**Problems to solve:**
1 - Copy the passage on the screw spindle machine's separator word for word, starting with "An upper connecting" and going on through "rotors, remains assured.".
2 - Carry on the passage about the screw spindle machine's separator from the point where it stops.

**Passage shown:**
An upper connecting line 33 serves for the supply of the gas phase from the separator 30 to the respective inlet chambers 11, 12. The connecting line 33 has a branching, so that both inlet chambers 11, 12 are subjected to the same gas pressure. The two inlet chambers 11, 12 of the screw spindle machine are thus connected on the gas side via the separator 30, so that the inlet pressure is equal on both sides and a hydraulic pressure equalization of the screw spindle pairs 2, 3, 4, 5, i.e. of the rotors, remains assured.

On the bottom side, the connecting lines 31, 32 for the liquid phase are disposed on the separator 30. In the represented illustrative embodiment, two separate connecting lines 31, 32, which effect a separate feed of the liquid phase to the inlet chambers 11, 12, are provided. The connecting lines 31, 32 project into the separator 30, and there into the storage chamber 35, wherein the outlets 311, 321, i.e. the openings of the connecting lines 31, 32 into the storage chamber 35, are located at different levels, i.e. in different height positions. In the represented illustrative embodiment, the connecting line 31 having the outlet 311 is disposed at a higher level than the connecting line 32 having the outlet 321. This arrangement at different levels serves as a switching device, which interrupts the liquid supply to one inlet chamber 11 as soon as the liquid level in the storage chamber 35 falls beneath the level of the outlet 311 of one connecting line 31.

The fill level 34 of the liquid phase in the storage chamber 35 of the separator 30 communicates with the fill level of the inlet chambers 11, 12 at the screw spindle inlets of the screw spindle machine, in particular if the separator 30 is located at the same level as the inlet chambers 11, 12. The feed screw pairs 2, 3, 4, 5 receive the necessary liquid quantity directly from a liquid sump in the storage chamber 35. If need be, a metering device can be provided within the liquid sump or in one of the connecting lines 31, 32. Insofar as no metering device is present, the feed screw chambers are filled with a greater or lesser amount of liquid according to the fill level of the storage chamber 35.

**Extracted data entries:**
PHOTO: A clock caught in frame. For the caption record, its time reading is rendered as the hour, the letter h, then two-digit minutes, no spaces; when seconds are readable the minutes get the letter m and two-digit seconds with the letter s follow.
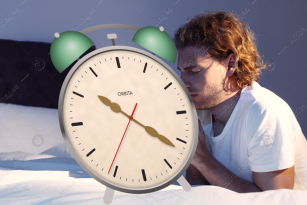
10h21m36s
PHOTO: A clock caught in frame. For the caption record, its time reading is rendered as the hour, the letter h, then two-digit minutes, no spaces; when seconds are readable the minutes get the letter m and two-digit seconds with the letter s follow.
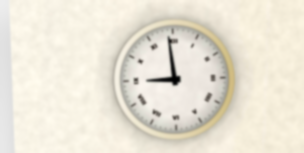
8h59
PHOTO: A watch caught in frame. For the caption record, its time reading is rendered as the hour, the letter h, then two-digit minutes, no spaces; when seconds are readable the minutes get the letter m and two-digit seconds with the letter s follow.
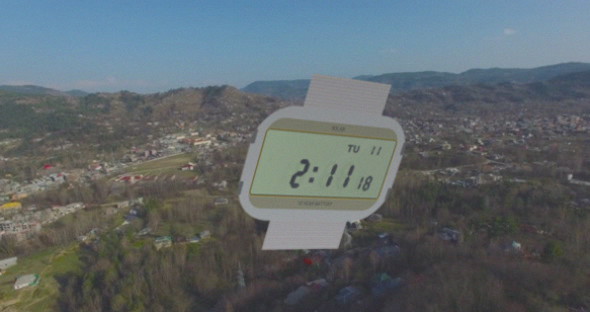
2h11m18s
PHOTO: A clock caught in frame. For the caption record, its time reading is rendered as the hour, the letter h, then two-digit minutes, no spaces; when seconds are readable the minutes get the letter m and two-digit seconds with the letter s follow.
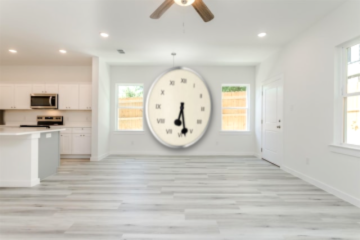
6h28
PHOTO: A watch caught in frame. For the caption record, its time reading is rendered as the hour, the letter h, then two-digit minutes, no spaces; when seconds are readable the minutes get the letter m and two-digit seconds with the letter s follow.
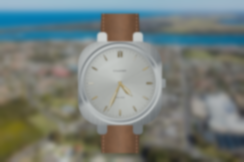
4h34
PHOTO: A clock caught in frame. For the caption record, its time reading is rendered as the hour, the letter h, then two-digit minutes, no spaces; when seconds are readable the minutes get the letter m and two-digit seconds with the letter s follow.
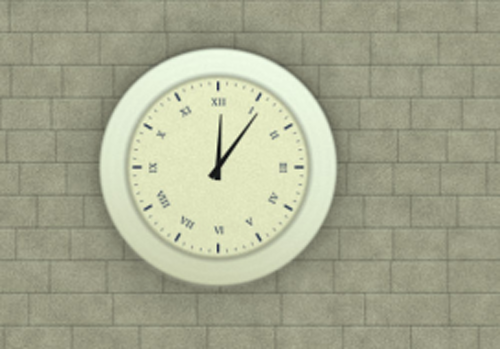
12h06
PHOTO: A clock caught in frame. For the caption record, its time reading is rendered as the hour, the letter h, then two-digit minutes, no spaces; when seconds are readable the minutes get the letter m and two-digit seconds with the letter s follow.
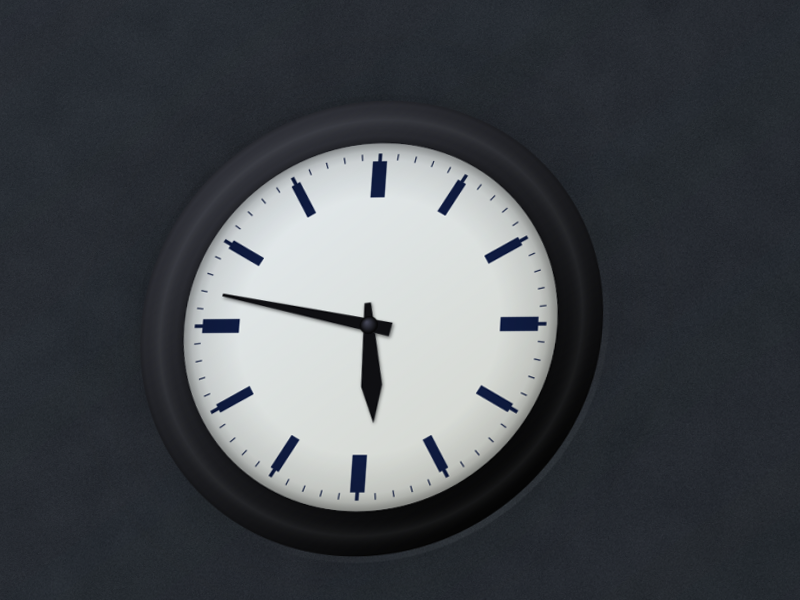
5h47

**Final results:**
1 -
An upper connecting line 33 serves for the supply of the gas phase from the separator 30 to the respective inlet chambers 11, 12. The connecting line 33 has a branching, so that both inlet chambers 11, 12 are subjected to the same gas pressure. The two inlet chambers 11, 12 of the screw spindle machine are thus connected on the gas side via the separator 30, so that the inlet pressure is equal on both sides and a hydraulic pressure equalization of the screw spindle pairs 2, 3, 4, 5, i.e. of the rotors, remains assured.

2 -
On the bottom side, at different levels, the liquid is thus drawn from the separator 30, so that no mixing device for the gas phase and the liquid phase is present. In the upper region of the separator 30, the gas phase is fed via the connecting line 33 to the inlet chambers 11, 12 of the screw spindle machines, preferably from above, separately from the liquid phase. By influencing the flow resistances in the connecting lines 31, 32, 33, for example by control fittings, it is possible to influence the storage characteristics of the separator 30. In the event of very high liquid components in the feed flow, the liquid phase can also be supplied via the upper connecting line 33, so that liquid quantities which can no longer be supplied through the lower connecting lines 31, 32 can be fed to the screw spindle machine, for example the hydraulic motor or the pump, via the upper connecting line 33.

If the liquid component in the feed flow falls below the liquid quantity necessary for both feed screw pairs 2, 3, 4, 5, i.e. beneath the outlet opening 311 of one connecting line 31, the liquid which is still available is fed to just one feed screw pair 2, 3. Hence it is also possible for just one feed screw pair to perform hydraulic work, while the other feed screw pair 4, 5 acts as a gas throttle and thus automatically draws off the surplus gas component. In the operating mode as a motor, the power output drops, yet a controlled operation with approximately equal rotation speed is maintained.

If the liquid component in the total feed flow and in the storage chamber 35 of the separator 30 falls beneath the level of the lowest outlet 321, which is preferably disposed at the lowest point of the storage chamber 35, then a liquid phase is no longer available to seal the gaps between the feed screw pairs 2, 3, 4, and between the feed screws 2, 3, 4, 5 and the housing 10, so that in motor operation, the screw spindle machine stands idle.

In FIG. 3, the situation in which the liquid phase is at a level which lies beneath the upper outlet 311 is shown. Liquid phase is now conducted just through the lower outlet 321 through the connecting line 32 to an inlet chamber 12 and there seals the gaps between the feed screw pairs 2, 3 and between these and the housing 10. The second inlet chamber 11 is not supplied with liquid phase, but only with gas phase from the upper connecting line 33 and the separate connecting line 31 which is actually provided for the liquid phase, so that a sealing of the gap between the feed screw pairs 4, 5 does not take place, with the inlet side serving merely as a gas throttle.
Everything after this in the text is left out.